Er forderte einen gemeinsamen Kraftakt aller demokratischen Parteien auf der Suche nach einem Weg, der sowohl für Deutschland als auch Europa wieder mehr Zuversicht zulasse. Und, direkt in Richtung Esken, Bund und Länder müssten dafür sorgen, dass die Kommunen ihrer Aufgaben auch gerecht werden könnten. Also für eine finanzielle Ausstattung auf Höhe der Probleme sorgen. „Uns geht ansonsten die Luft zum Atmen aus.“ Entscheidend sei auch in der Demokratie das Tun.

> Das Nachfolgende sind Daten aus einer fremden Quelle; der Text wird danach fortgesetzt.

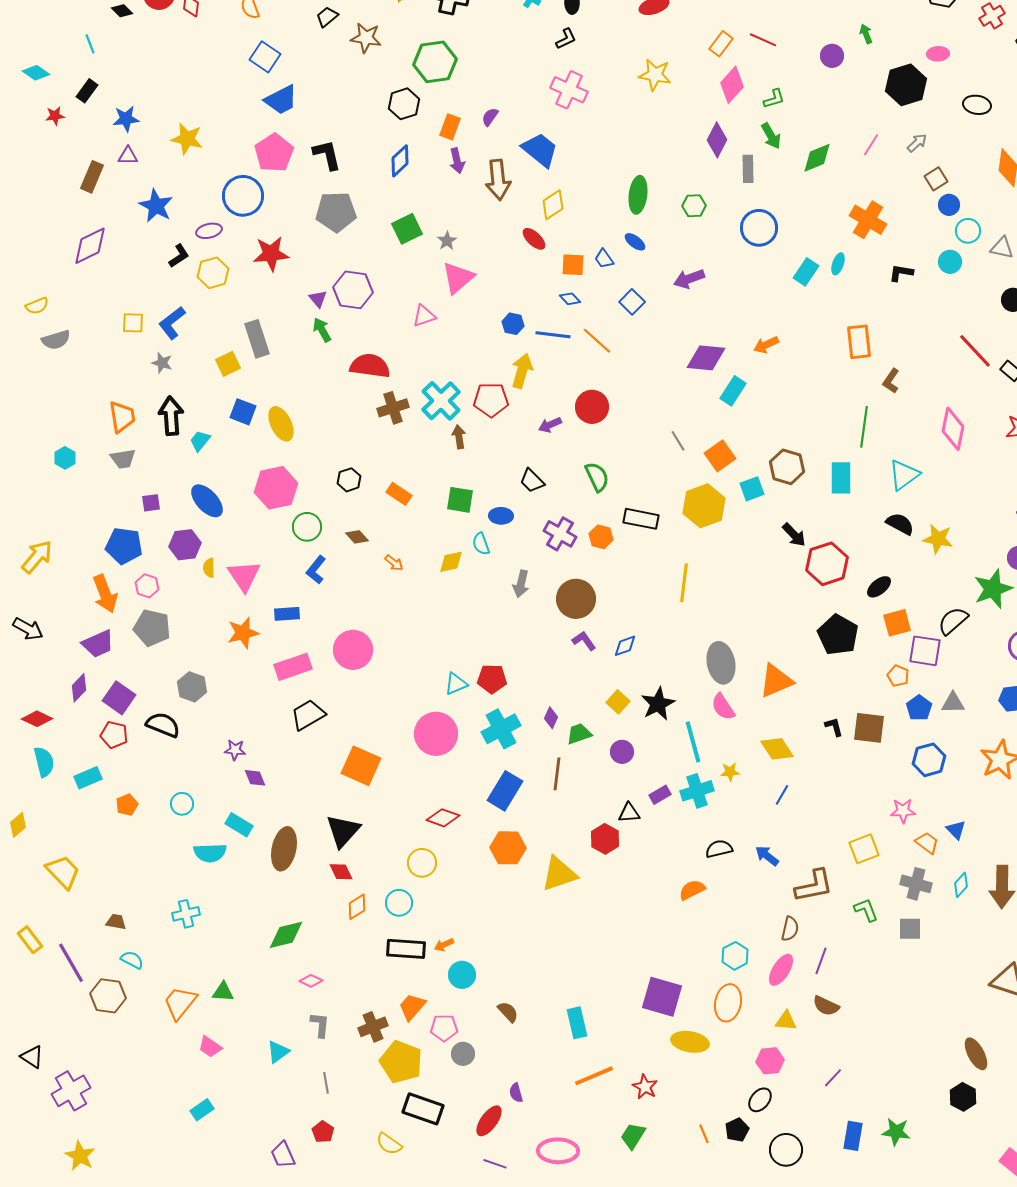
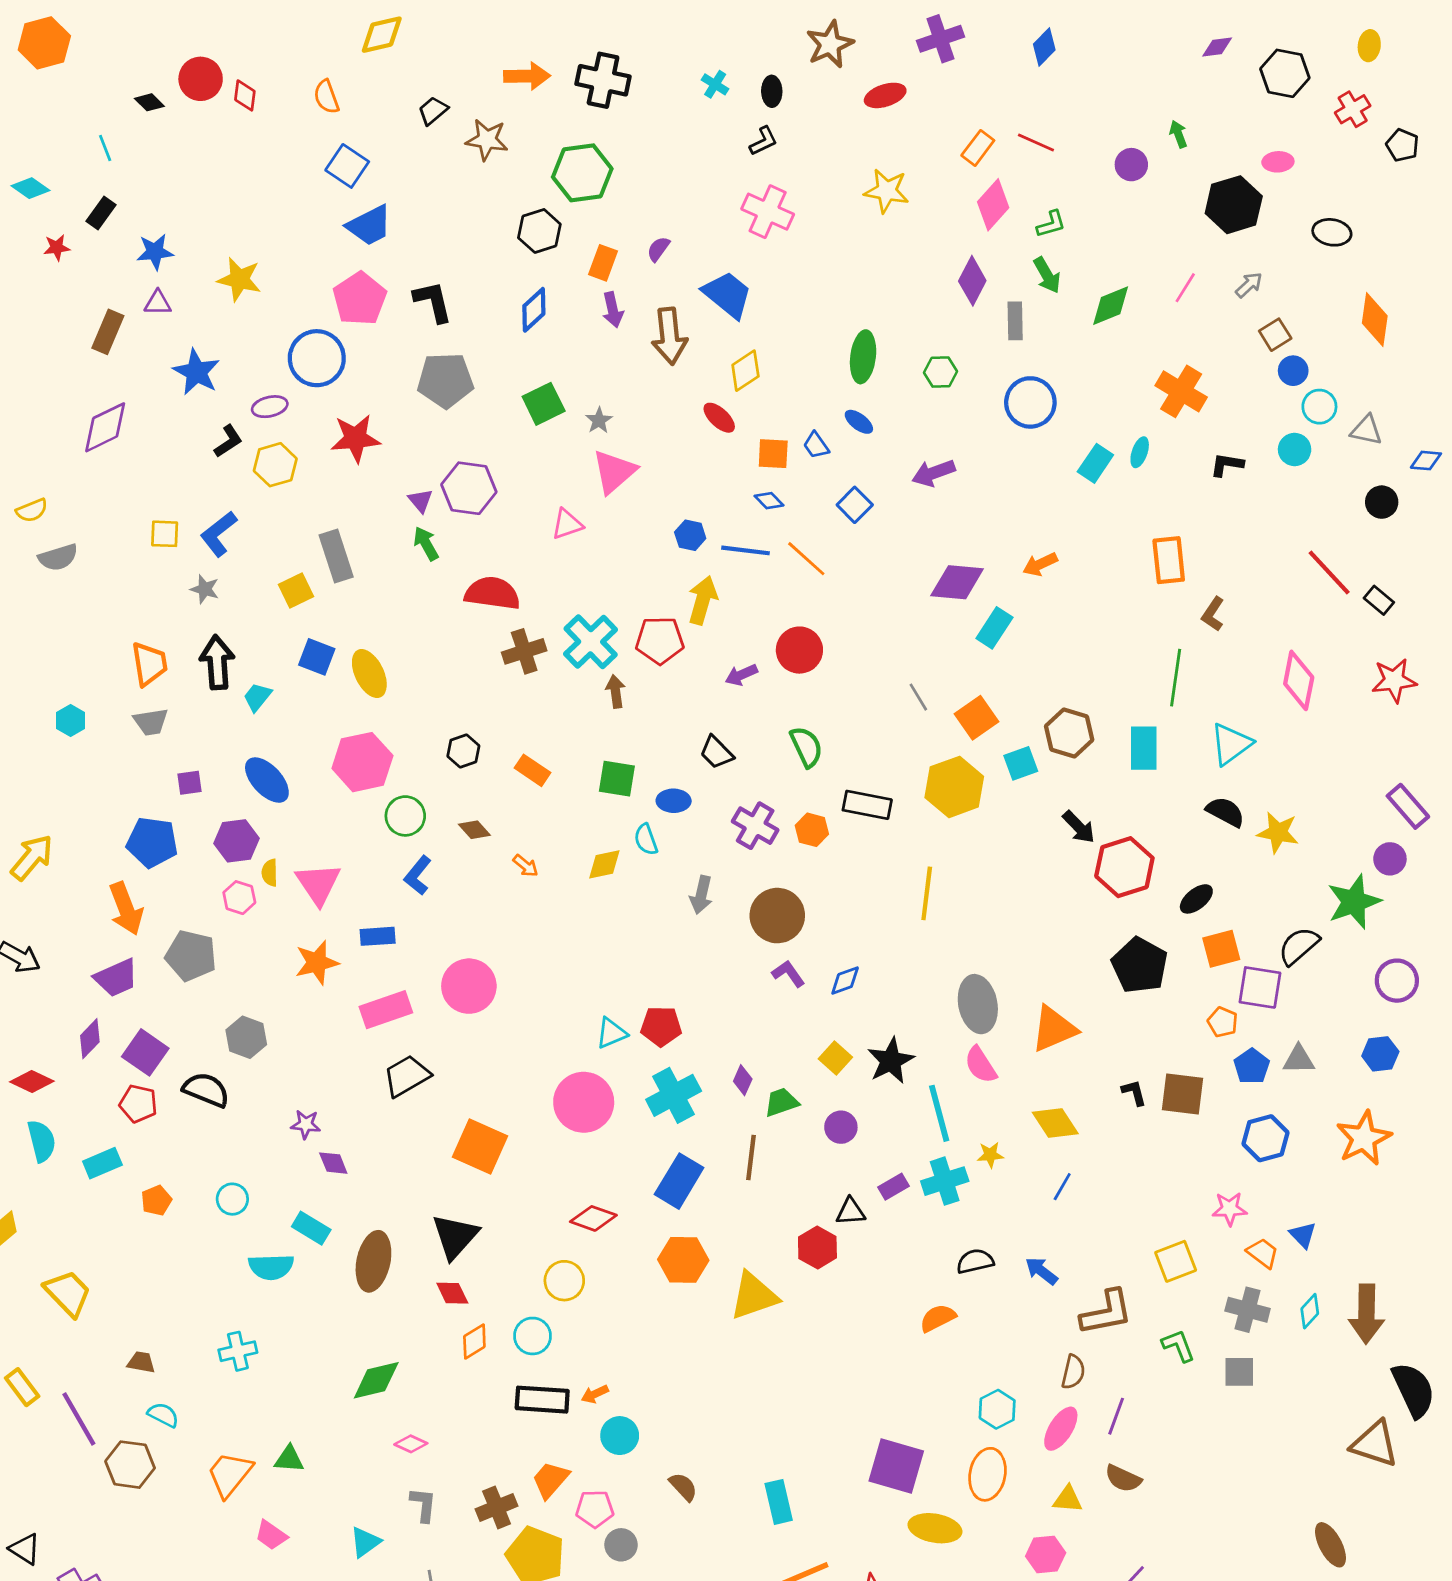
pink hexagon: (147, 586) -> (239, 898), moved

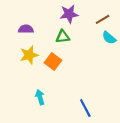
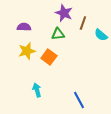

Worte, die der Landtagsvizepräsident Born mit einer Geschichte des Autors Antoine de Saint-Exupéry verstärkte. Wenn du ein Schiff bauen willst, beginne nicht damit Holz zu sammeln und einen Hammer in die Hand zu nehmen, sondern erwecke die Sehnsucht nach dem Meer. Dieser Gedanke des französischen Schriftstellers greift in Borns Augen zu kurz. Denn irgendwann muss jemand einen Hammer nehmen und anfangen zu bauen.
Und die SPD bestehe aus Menschen, die eben diesen Hammer in die Hand nähmen und die Welt zu einem besseren Ort machen wollen. Gerade jetzt, wo Kräfte wie lange nicht mehr, sich an demokratischen Strukturen abarbeiteten, sei dieses konkrete Tun wichtig wie nie. Das „Nie wieder, das in Sonntagsreden so gerne hochgehalten wird, werde jetzt nämlich konkret. „Die Demokratie ist das Beste was wir haben, wir dürfen sie nicht im Stich lassen.“ Der Preis wäre horrend.
Die Sozialdemokratie als Motor für Veränderung: Visionen für eine solidarische Gesellschaft
Eine Sicht, die Esken in ihrer Rede unterstrich. Die SPD sei die Kraft, die sich seit 160 Jahren für die Demokratie und ihr Fundament, die Solidarität mit den Schwächsten, einsetzte.
Gerade die SPD habe mehrfach bewiesen, dass die sogenannten „Kleinen Leute“ Großes bewegen können. Die Zimmermannstochter Marie Juchacz, Gründerin der Arbeiterwohlfahrt und erste Rednerin im Jahr 1919 in der Weimarer Nationalversammlung. Der Gastwirtsohn Otto Wels, der Hitler mutig die Stirn bot und natürlich Willy Brandt, Sohn einer Verkäuferin, der sozialdemokratische Werte enorm wirkmächtig machte. Und gerade diese Werte müssten wieder mehr zum Zentrum werden.
„Unser Problem ist nicht die Migration, sondern die Ungleichheit.“ Das heißt nicht, dass Grenzkontrollen überflüssig oder gar Abschiebungen ausbleiben könnten. Im Gegenteil, auch wenn es schmerze, es sei wichtig. Wichtig sei aber auch der Blick auf die ökonomisch Schwachen. Ihre Chancen auf Leben seien der Gradmesser für die Sozialdemokratie.
Heißt für sie, bevor bei den Schwächsten gekürzt werde, muss die Schuldenbremse reformiert werden. Es müsse einen Unterschied machen, ob der Staat in Infrastruktur und die Transformation der Wirtschaft investiere oder ob er den kurzfristigen Konsum befeuere. Sie könne jedenfalls keine Generationengerechtigkeit in kaputter Infrastruktur, maroden Schulen oder ungebremsten Klimawandel erkennen. Es war ein kämpferischer SPD-Geburtstag. Ziemlich passend kurz vor dem Jahr mit wichtigen Wahlen von Europa bis zu den Kommunen.